# Forum Learning Russian Language Translate This!  Expressing age.

## TronDD

How do you express age? 
For example: 
I am 24.
Are you 18?
How old are you?
My car is 34 years old. 
I'm making a wild guess that it's not a direct translation.  In English, we often drop the "years old".  What about in Russian? 
Tim.

----------


## Pravit

> How do you express age? 
> For example: 
> I am 24.
> Are you 18?
> How old are you?
> My car is 34 years old. 
> I'm making a wild guess that it's not a direct translation.  In English, we often drop the "years old".  What about in Russian? 
> Tim.

 It's usually expressed by the dative and then the number of years. If the number ends(or is) 1, then it is год. If it is 2,3,4, it is года. If it is 5 or above, it is лет. Don't ask why  ::  
Мне 24 года.
Тебе 18 лет?
Сколько тебе лет? 
About the car I'm not sure, but I suppose you could follow the pattern..
Моей машине 34 года.

----------


## TronDD

Cool.  Simple enough. 
Спасибо.

----------


## Helen

> About the car I'm not sure, but I suppose you could follow the pattern..
> Моей машине 34 года.

 You are absolutely right!

----------


## Friendy

> I'm making a wild guess that it's not a direct translation.  In English, we often drop the "years old".  What about in Russian?
> Tim.

 In Russian you may also drop "years old" . 
-Сколько тебе лет?
-Восемнадцать. 
Ему всего два (года), а он уже умеет читать. 
Когда мне было 8(лет), мы переехали в другой город. 
In all these examples it's obvious from the context that the speaker is talking about age.

----------


## bad manners

> Originally Posted by TronDD  How do you express age? 
> For example: 
> I am 24.
> Are you 18?
> How old are you?
> My car is 34 years old. 
> I'm making a wild guess that it's not a direct translation.  In English, we often drop the "years old".  What about in Russian? 
> Tim.   It's usually expressed by the dative and then the number of years.

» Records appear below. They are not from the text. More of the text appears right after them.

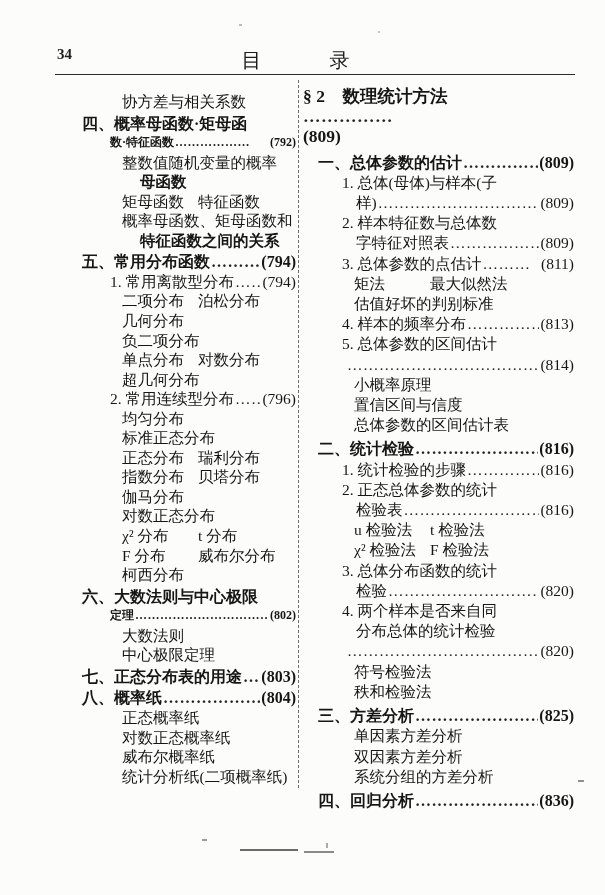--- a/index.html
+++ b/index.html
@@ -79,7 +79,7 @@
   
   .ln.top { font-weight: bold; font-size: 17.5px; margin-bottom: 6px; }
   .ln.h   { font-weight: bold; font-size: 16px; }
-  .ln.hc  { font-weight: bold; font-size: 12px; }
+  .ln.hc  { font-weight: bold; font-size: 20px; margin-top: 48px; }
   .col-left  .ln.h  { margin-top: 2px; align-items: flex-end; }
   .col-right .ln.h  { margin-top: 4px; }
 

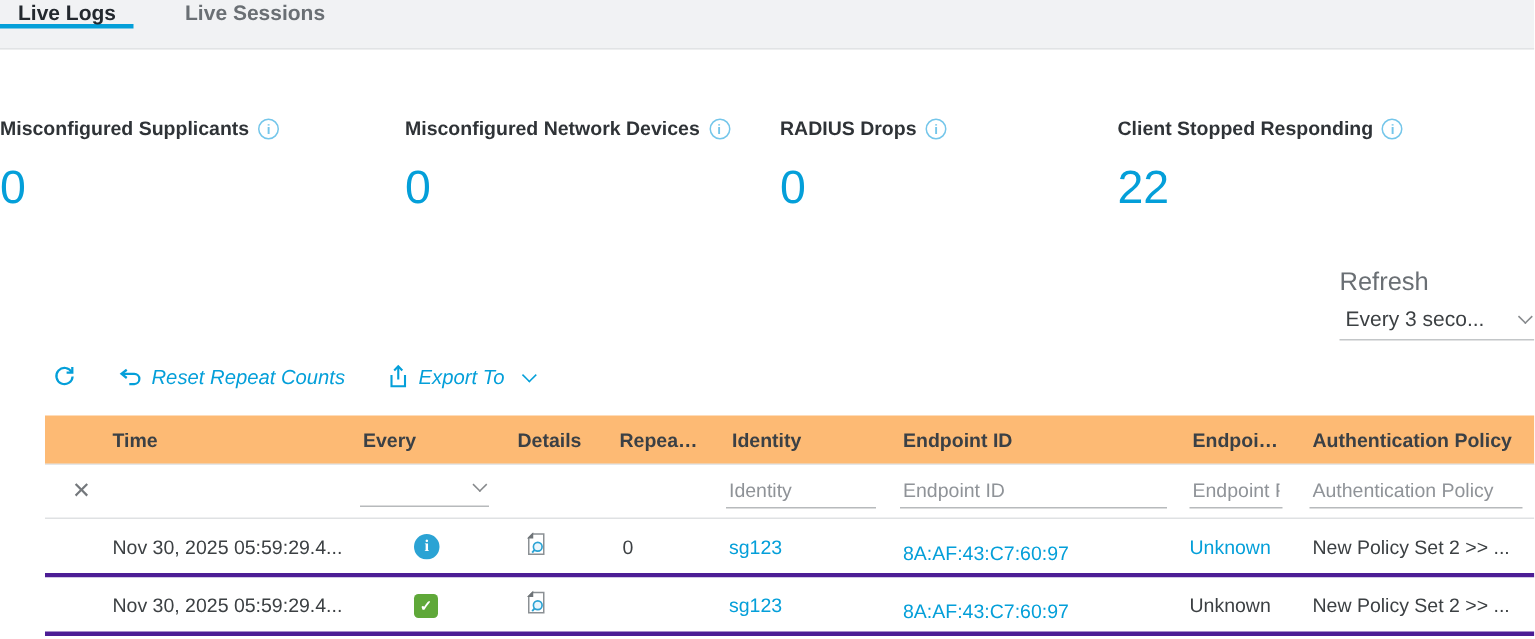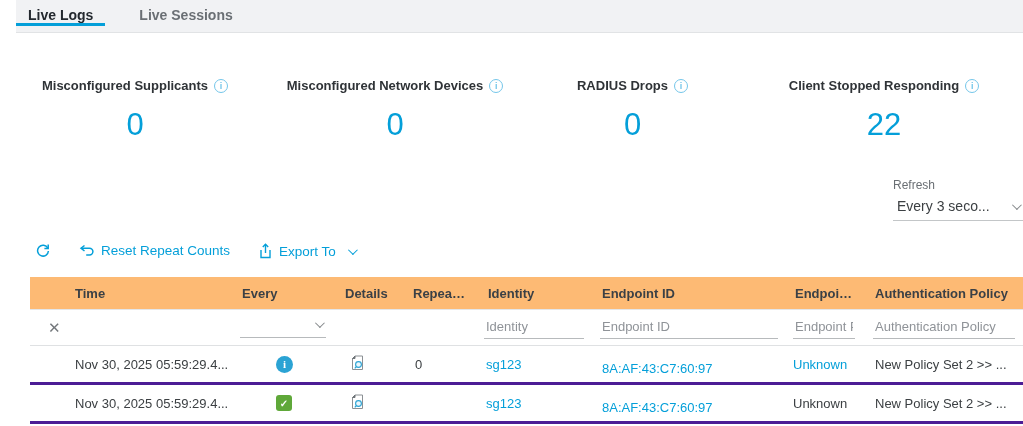--- a/index.html
+++ b/index.html
@@ -15,7 +15,7 @@
   .tabbar {
     position:absolute; top:0; left:0; right:0; height:33px;
     background:#f1f2f4; border-bottom:1px solid #e1e3e5;
-    display:flex; align-items:center;margin-left:16px;
+    display:flex; align-items:flex-start;
   }
   .tab {
     display:flex; align-items:center; padding:0 12px;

If the number ends(or is) 1, then it is год. If it is 2,3,4, it is года. If it is 5 or above, it is лет. Don't ask why

 Because 2, 3, 4 are special in Russian. Compare "2, 3, 4 стола" and "5, 6, 7, ... столов". The former uses the ancient "двойственное число" and the latter "множественное число". Even though there is only one plural in modern Russian. Recall the insanity of the "distributive" по.

----------